Est-ce la complaisance française pour les crimes passionnels, ou est-ce impossible de faire réagir le pouvoir tant que les criminels n'appartiennent pas aux "classes dangereuses" fabriquées par les médias ? Un fou qui n'aurait pas dû être libre - le genre de chose dont on s'aperçoit toujours trop tard - sort et tue un passant. Drame atroce, évidemment, mais surtout prompt à enflammer l'imaginaire des médias et du pouvoir, jusqu'au président qui va sans doute nous pondre une loi spéciale, comme à chaque fait divers.

Mais tandis que tout le monde semble se réjouir qu'on puisse finalement juger un malade mental avéré, on ne peut qu'être surpris de la délicatesse qui entoure l'affaire Jean-Marie Demange. Où sont passés les tombereaux d'opprobre, les appels à une loi immédiate ("Faut-il laisser en liberté les députés UMP?" se demande justement un confrère), les lamento pour les victimes ? Dans ce cas, la victime est niée - amie, maîtresse ? et ne sont mentionnés qu'en passant ses deux enfants ; elle n'a même pas la compassion minimale réservée aux familles fauchées par les conducteurs alcoolos, qui au moins ne font pas exprès de tuer.

Au contraire, toutes les "excuses" que la droite est prompte à dénoncer à chaque fois qu'un pauvre, qu'un étranger, qu'un marginal ou surtout qu'un fou commet l'irréparable sont valables pour le bon député Demange, "déprimé", le pauvre, depuis qu'il avait perdu les élections municipales. Qu'il se balade avec un flingue ne dérange personne, et qu'il bute une mère de famille à laquelle il est plus ou moins lié (elle a dû le larguer, ça lui apprendra ?) ne l'empêche pas de bénéficier d'une minute de silence à l'Assemblée. Dans mes souvenirs, un autre assassin de sang froid avait bénéficié de la même "compréhension" et des mêmes "excuses" que notre bon député UMP, c'était l'agriculteur qui s'était débarrassé à coups de fusil dans le dos des inspecteurs du travail qui le "harcelaient".

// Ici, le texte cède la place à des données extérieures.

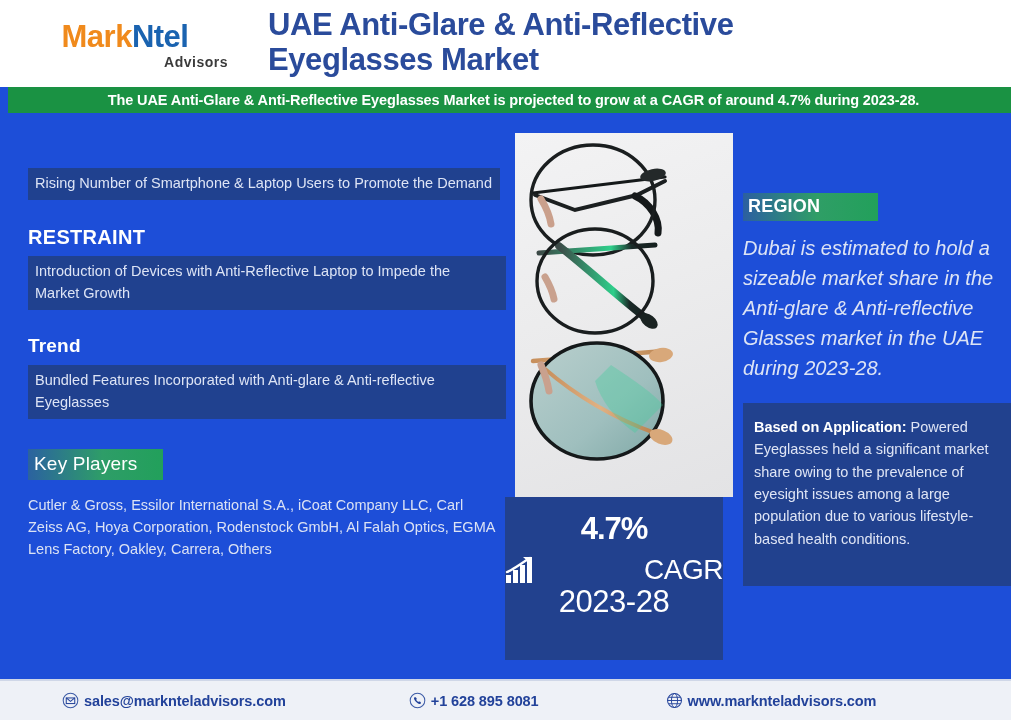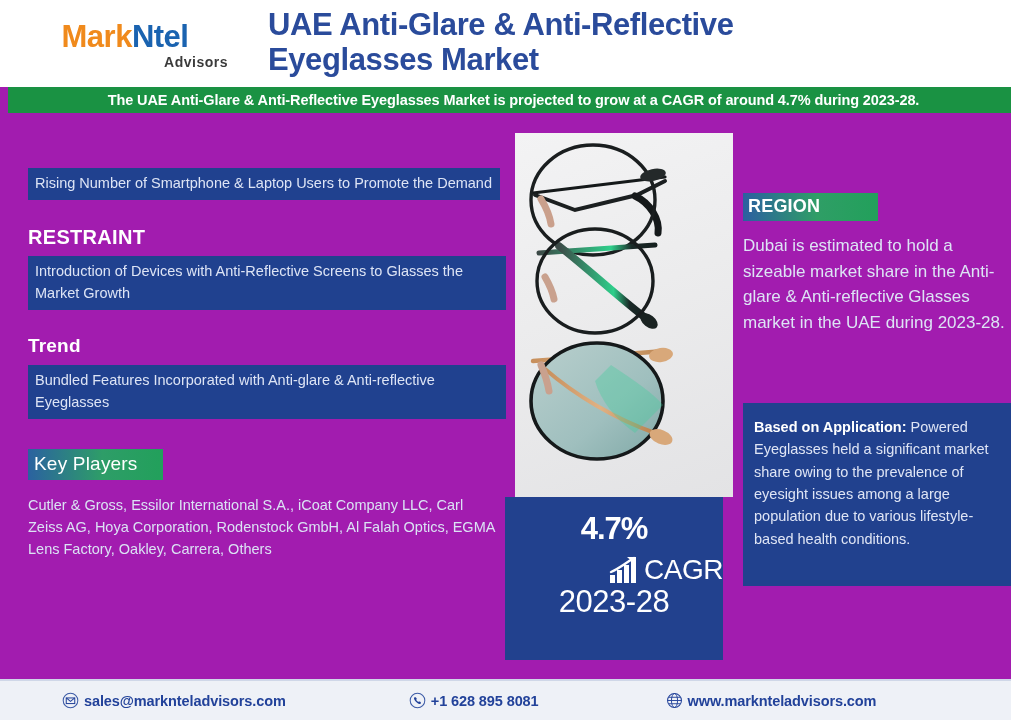"MarkNtel" #page { background: #a21caf -> #1d4ed8 }
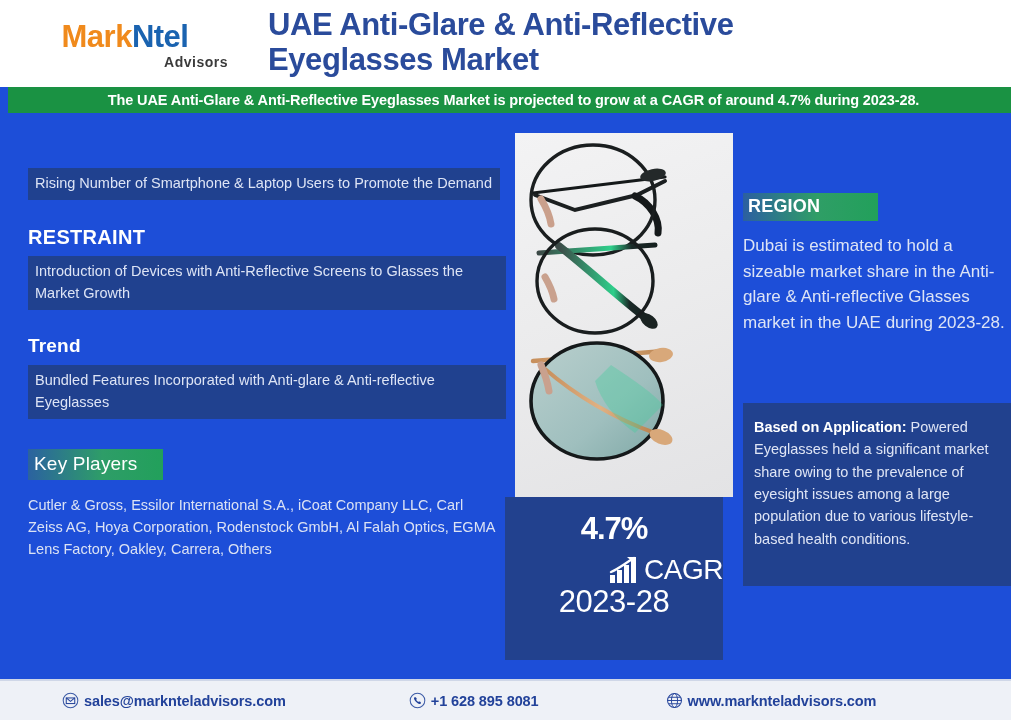"Dubai is estimated to hold" .region-text { font-size: 17px -> 20px; font-style: none -> italic }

Bon sang ne saurait mentir, et le pouvoir et les médias savent compatir et faire montre d'une décence surprenante lors des "drames bourgeois", qui par définition ne sont que des exceptions regrettables et jamais le reflet d'une dérive appelant une réponse vigoureuse, comme pour la criminalité habituelle. Cela va jusqu'à oublier les coups dont la victime a été rouée, ce genre de détails sordides qui ressortent toujours en premier quand les criminels sont plus ordinaires, et donc plus odieux.